# Crossed Beak and Popping Noise



## Maggie-NC (Jun 22, 2005)

Hi, need some advice -

I have a pigeon that has recently developed a crossed beak. The top goes one way and the bottom the other. It doesn't interfere with her eating and some days is actually straight looking. I don't know her breed since she was a rescue but she looks just like the pigeon in my avatar. (By the way, my computer skills are increasing a little bit since I finally figured out how to do that - now, if I can only figure out the smilies!). Anyhow, a "down the road" neighbor dropped by the other day. He raises homers and looked at this little girl (Katrina) and said she was a "tippler" and they sometimes developed this cross beak and for us to just file it down. Any suggestions?

My other question. Our baby pigeon "Mr. Humphries" with the broken legs makes a popping noise in his chest, particularly when stressed. We think it may be caused in part by his having to lie down all the time. Other than the broken legs he is fat and seems to be doing well. He does go back to the vet tomorrow and I'll ask her but wondered if any of you have encountered this?

Thanks a lot.


----------



## Pidgey (May 20, 2005)

You said "broken legs"--they're both broke? Did they splint them? The only sound I've ever heard young chicks make is that funny clicking noise (I thought they did that with their beak) when they're trying to warn you off. It's different from that, huh? Kinda' deeper and more muffled?

Are you able to post a picture for the crossed beak?

Pidgey


----------



## Maggie-NC (Jun 22, 2005)

Hi Pidgey - thanks for responding. Yes, both legs have multiple fractures and they have been splinted now for about two weeks. The little guy fell from a really high ledge. The vet has been checking each week on his progress and hopes he will be releasable. The popping noise is not the typical baby clicking - it is down in his body and is only noticeable when being fed and shortly thereafter.

Re posting a picture. I am still working on accomplishing that particular aspect of "computerology". I have gotten as far as putting a picture of one of our keepers on our desktop so now I gotta figure out how to reduce the size. By the way, I did figure out how to delete a message (cross fingers) but for some reason or other I get in a "tizzy" sometimes on this wonderful machine and nothing I do comes out right. 

I was just in our aviary with our keepers and Katrina's beak is straight today. I am not really sure she is a tippler but I sure am glad she found us (3 years ago) because she is a dollbaby.


----------



## Pidgey (May 20, 2005)

If you can email a picture to one of us ([email protected] for me) we can take care of all that stuff. You will have to have a program that can do that kind of stuff before you can.

NEVER get in a "tizzy" if it's easier to con somebody else into doing the dirty work. Motto of my life--delegate!

I knew somebody else that had homers who had a pet tippler. He was a real sweetheart--would spend the day on your shoulder if you let him.

Pidgey


----------



## Feefo (Feb 8, 2002)

Hello,

I have heard that crackling popping noise in the chest of frightened pigeons. I don't know what causes it, I assumed stress.

Cynthia


----------



## Maggie-NC (Jun 22, 2005)

Hi! Update on the little pigeon with the popping noise. Picked him up from the vet yesterday. She said the popping sound came from stress and not to worry. She removed the splints from his legs - said she wants him to flex them. He also had a curled up claw that she bandaged again but still thinks he can be released later on. 

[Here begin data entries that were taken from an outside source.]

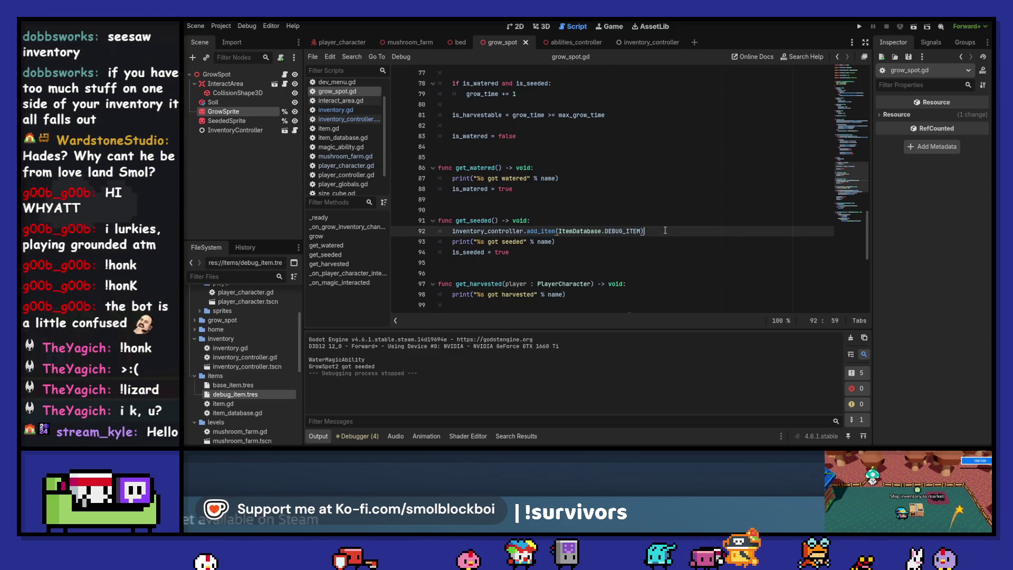
key("Return")
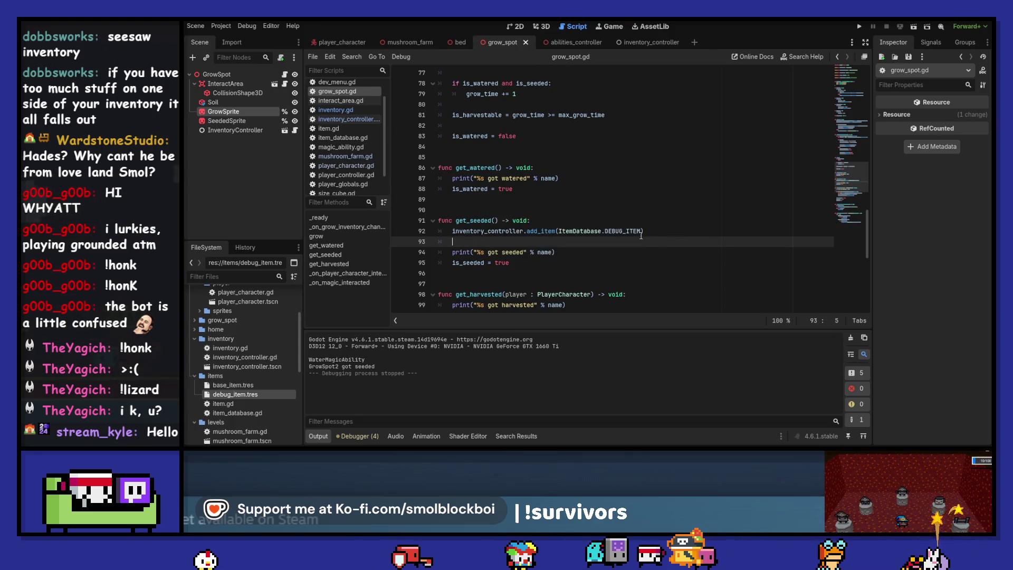
scroll(640, 235, "up", 7)
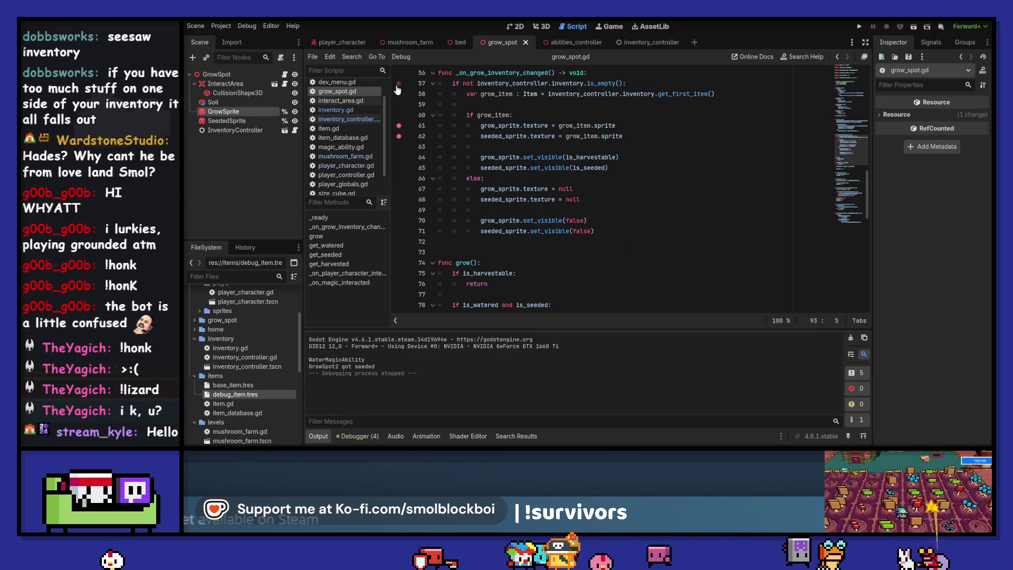
key("F5")
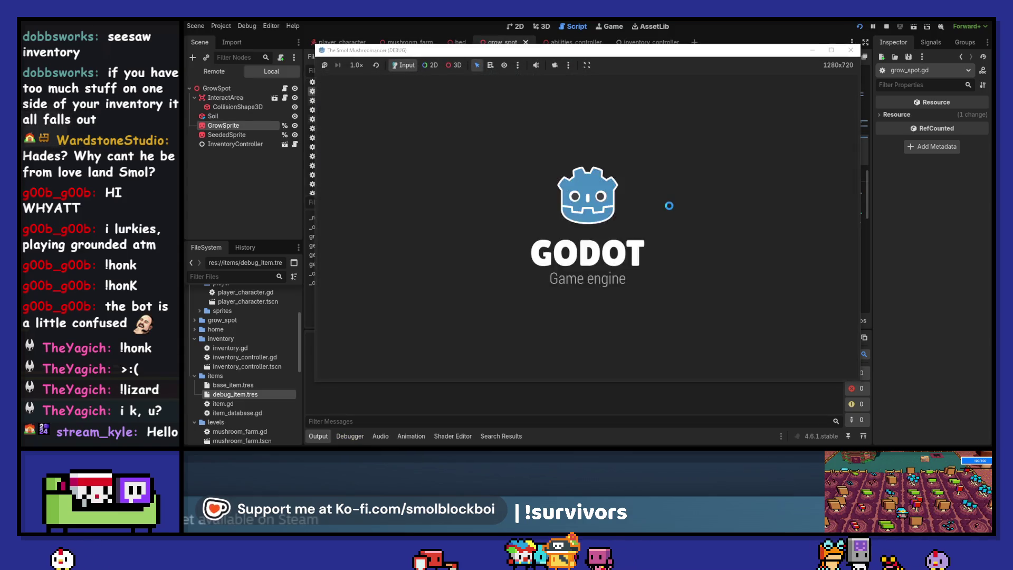
Resume past the breakpoint, delete line 57's is_empty check, dedent lines 57–70, save, and rerun.
left_click(629, 240)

She also left me confused on two items: 

1) Mites - Last week I phoned her because the pigeon was covered with mites. Ordinarily, one of the first things we do is dust them with a cat flea and tick powder. We usually use Hartz Mtn. Because he was in such bad shape we decided not to dust him right away so I checked with the vet to make sure it was ok. She said no, that for right now, just use a q-tip dipped in alcohol and rub it through his feathers. It doesn't kill the mites but does give them temporary relief. Yesterday she gave me Ivomec and said to put a drop of this on the back of his neck every 3rd day for 21 days, stop for 3 weeks then repeat. She told me not to use the flea and tick powder anymore because it was toxic to birds. So, I just don't know! We have used the powder for 12 years and I have not seen a problem. Any ideas?

2) Probiotics - We were exposed to coccidiosis a few years ago when we rescued a pij. We had to do a lot of checking around until I found someplace where we could get the medicine to put in the water for all the birds that had been exposed. The vet did not have anything that could be put in the water to treat them all. We got the medicine from a farm supply store and the lady there said we needed to follow up with something called Probios - that it would help the birds after being treated. When I asked our vet about this she advised me not to use it, that she had recently read some literature that said some of the probiotics may not work the same on some species. This is a different vet than the one I saw yesterday. This last one told me to go ahead and use probiotics - that she felt they were good for the pigeons.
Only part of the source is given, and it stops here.